I’m currently working with TorchX in conjunction with Volcano scheduling for my training jobs on an Amazon EKS cluster. I’ve also integrated Karpenter autoscaler for effective node scaling. Additionally, I’m using managed node groups with labeled nodes that have specific taints applied.
Our internal data and machine learning teams have the requirement to specify NodeSelectors and Tolerations to target jobs on particular nodes or managed node groups. While referring to the documentation provided here: TorchX Specifications, I observed that capabilities={“node.kubernetes.io/instance-type”: “”} are used as NodeSelectors when the job is created through Volcano. However, this approach doesn’t seem to allow for sending a list of labels, which our use case demands.

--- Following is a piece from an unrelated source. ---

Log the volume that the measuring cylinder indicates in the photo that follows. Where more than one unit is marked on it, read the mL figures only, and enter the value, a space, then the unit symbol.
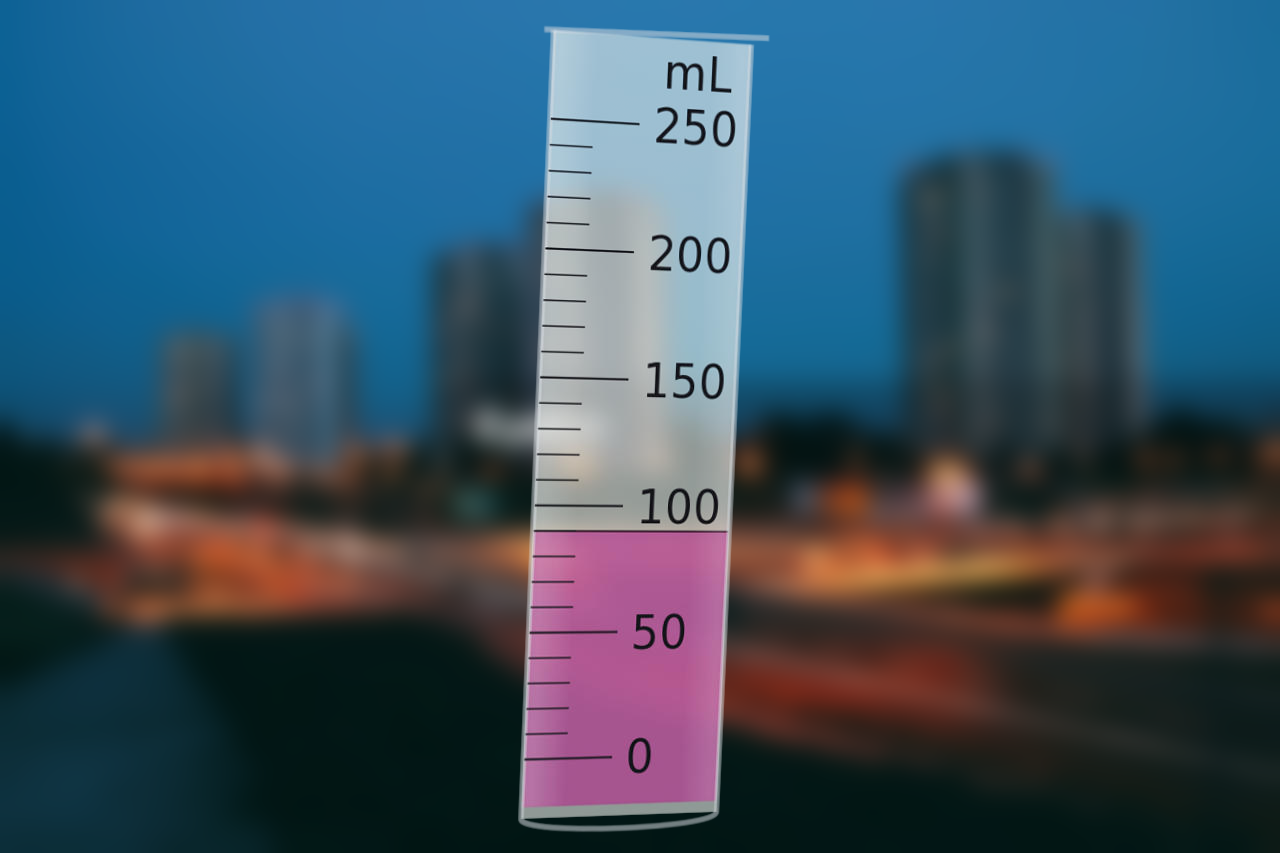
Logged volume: 90 mL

Furthermore, I’m also interested in incorporating tolerations into these jobs to ensure proper scheduling and execution in our environment. If any of you have experience in implementing NodeSelectors and Tolerations in TorchX within an Amazon EKS setup, I would highly appreciate your insights and advice.
If there’s no previous experience with this scenario, I’m considering raising a feature request to address these needs. Your guidance and input would be greatly valued.
I’ve run into something similar with TorchX on EKS. As you mentioned, the capabilities field maps to NodeSelectors, but it’s pretty limited; it doesn’t handle multiple labels or tolerations natively. What worked for us was customizing the scheduler or extending the TorchX component to add the extra Kubernetes fields manually before submission.
If you’re using a custom scheduler or running TorchX through a wrapper script, you could patch the generated pod spec using the Volcano Job API or a mutating webhook to inject the NodeSelectors and Tolerations. Not ideal, but it gives you full control.
I’d support a feature request for better native support for these Kubernetes features in TorchX would help a lot in more complex EKS setups like yours.